Chevron profit tops estimates

Energy company’s refining gains ease drop in net income

Chevron’s oil refineries and filling stations, like this one in downtown Los Angeles, earned the oil company $1.88 billion in the second quarter, Chevron said Friday.

Chevron’s oil refineries and filling stations, like this one in downtown Los Angeles, earned the oil company $1.88 billion in the second quarter, Chevron said Friday.

Saturday, July 28, 2012

— Chevron Corp., the second-largest U.S. energy company by market value, topped the highest second-quarter profit estimate from analysts after an 80 percent jump in refining returns helped make up for falling oil prices.

Quarterly net income fell to $7.21 billion, or $3.66 a share, from $7.73 billion, or $3.85, a year earlier, the San Ramon, Calif.-based company said in a statement Friday. The result was 35 cents more than the average of four analysts’ estimates compiled by Bloomberg, which ranged from $3.10 to $3.47.

Chevron’s oil refineries and filling stations earned $1.88 billion as U.S. refining margins climbed to a second-quarter record average of $28.98 a barrel when crude costs fell faster than gasoline prices. Brent crude, the benchmark for two-thirds of the world’s oil, fell 7 percent from a year earlier to average $108.76 a barrel over concern that slowing growth in China and Europe’s sovereign debt crises will stifle energy demand.

“Strong refining margins helped them a lot,” said Allen Good, an analyst at Morningstar Investment Service in Chicago. “In contrast to some of their competitors, Chevron’s heavier exposure to oil and minimal exposure to low natural-gas prices helped keep the upstream afloat.”

Sales fell 9.2 percent to $62.6 billion.

Chevron shares rose 99 cents to close at $109.26.

Chevron’s refining profit included about $200 million in proceeds from the sale of a power business in South Korea and other assets, according to the statement. Income from oil and gas wells fell 18 percent to $5.62 billion.

“I view them as the core energy holding investors should have,” Brian Young- berg, an analyst at Edward Jones in St. Louis, said after the results were announced. “They’re more profitable per barrel, they have way more cash than debt and they pay a good dividend.”

Production declined 2.6 percent to the equivalent of 2.62 million barrels a day. The company won’t meet its fullyear goal of producing the daily average equivalent of 2.68 million barrels of crude, Vice Chairman and Executive Vice President George Kirkland said during a conference call with analysts.

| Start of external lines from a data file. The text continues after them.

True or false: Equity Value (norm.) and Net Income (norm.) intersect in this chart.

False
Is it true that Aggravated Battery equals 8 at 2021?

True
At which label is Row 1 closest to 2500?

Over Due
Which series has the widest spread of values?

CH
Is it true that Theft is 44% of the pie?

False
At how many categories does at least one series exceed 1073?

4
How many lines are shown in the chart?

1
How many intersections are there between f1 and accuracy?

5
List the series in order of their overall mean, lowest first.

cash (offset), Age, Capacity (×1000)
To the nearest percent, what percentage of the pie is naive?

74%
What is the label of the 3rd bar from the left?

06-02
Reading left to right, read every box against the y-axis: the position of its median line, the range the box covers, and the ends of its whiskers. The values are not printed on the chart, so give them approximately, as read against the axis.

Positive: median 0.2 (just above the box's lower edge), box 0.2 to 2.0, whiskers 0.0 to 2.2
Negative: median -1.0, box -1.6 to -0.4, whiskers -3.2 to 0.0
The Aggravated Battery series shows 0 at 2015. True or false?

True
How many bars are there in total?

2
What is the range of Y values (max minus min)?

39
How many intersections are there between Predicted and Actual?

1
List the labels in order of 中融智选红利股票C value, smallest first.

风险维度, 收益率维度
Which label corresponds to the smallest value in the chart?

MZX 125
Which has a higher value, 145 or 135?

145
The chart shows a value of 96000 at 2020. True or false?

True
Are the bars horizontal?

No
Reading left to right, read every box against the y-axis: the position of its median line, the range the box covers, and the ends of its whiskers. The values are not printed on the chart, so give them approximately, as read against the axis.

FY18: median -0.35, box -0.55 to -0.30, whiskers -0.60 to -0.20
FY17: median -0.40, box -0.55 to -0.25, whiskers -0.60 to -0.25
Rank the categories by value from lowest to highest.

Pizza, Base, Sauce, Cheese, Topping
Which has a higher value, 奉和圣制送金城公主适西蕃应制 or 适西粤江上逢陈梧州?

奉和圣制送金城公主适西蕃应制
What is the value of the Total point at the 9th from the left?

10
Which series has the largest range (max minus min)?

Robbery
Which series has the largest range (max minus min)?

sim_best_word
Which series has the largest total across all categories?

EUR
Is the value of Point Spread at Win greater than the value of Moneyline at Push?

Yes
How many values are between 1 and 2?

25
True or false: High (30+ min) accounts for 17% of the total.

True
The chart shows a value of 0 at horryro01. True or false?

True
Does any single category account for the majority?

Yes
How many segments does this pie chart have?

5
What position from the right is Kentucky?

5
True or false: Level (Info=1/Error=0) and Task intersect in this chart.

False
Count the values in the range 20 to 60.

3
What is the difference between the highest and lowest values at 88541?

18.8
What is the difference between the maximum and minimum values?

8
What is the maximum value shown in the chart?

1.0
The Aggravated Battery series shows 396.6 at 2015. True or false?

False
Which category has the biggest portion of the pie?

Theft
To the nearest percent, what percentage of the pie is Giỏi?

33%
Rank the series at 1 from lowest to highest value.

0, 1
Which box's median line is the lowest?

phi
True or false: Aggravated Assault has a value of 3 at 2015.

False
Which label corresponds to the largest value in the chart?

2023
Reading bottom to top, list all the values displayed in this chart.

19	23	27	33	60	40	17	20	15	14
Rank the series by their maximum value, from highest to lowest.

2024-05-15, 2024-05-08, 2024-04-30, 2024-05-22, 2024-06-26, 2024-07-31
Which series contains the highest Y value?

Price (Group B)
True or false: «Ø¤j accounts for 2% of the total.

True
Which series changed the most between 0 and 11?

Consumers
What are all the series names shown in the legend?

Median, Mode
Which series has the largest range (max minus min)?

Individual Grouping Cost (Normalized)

Contributing factors to the shortfall include the temporary shutdown of the Frade field in Brazil after seeping oil on the seafloor angered government regulators, as well as maintenance work at the company’s Tengiz project in Kazakhstan, he said.

Chairman and Chief Executive Officer John Watson expanded the capital-projects budget 12 percent this year to $32.7 billion as part of a longterm plan to increase daily production by one-fifth to the equivalent of 3.3 million barrels by the end of 2017.

The company’s exploration plans include a pair of wells scheduled for next year in Iraq’s Kurdistan region.

U.S. energy explorers were hurt by a 46 percent slide in natural-gas prices during the second quarter compared with a year earlier, to an average of $2.354 per 1 million British thermal units, the lowest since 1999.

Chevron is the least-exposed of the major U.S. energy producers to tumbling natural-gas prices because its output is more heavily weighted to crude than its largest domestic rivals.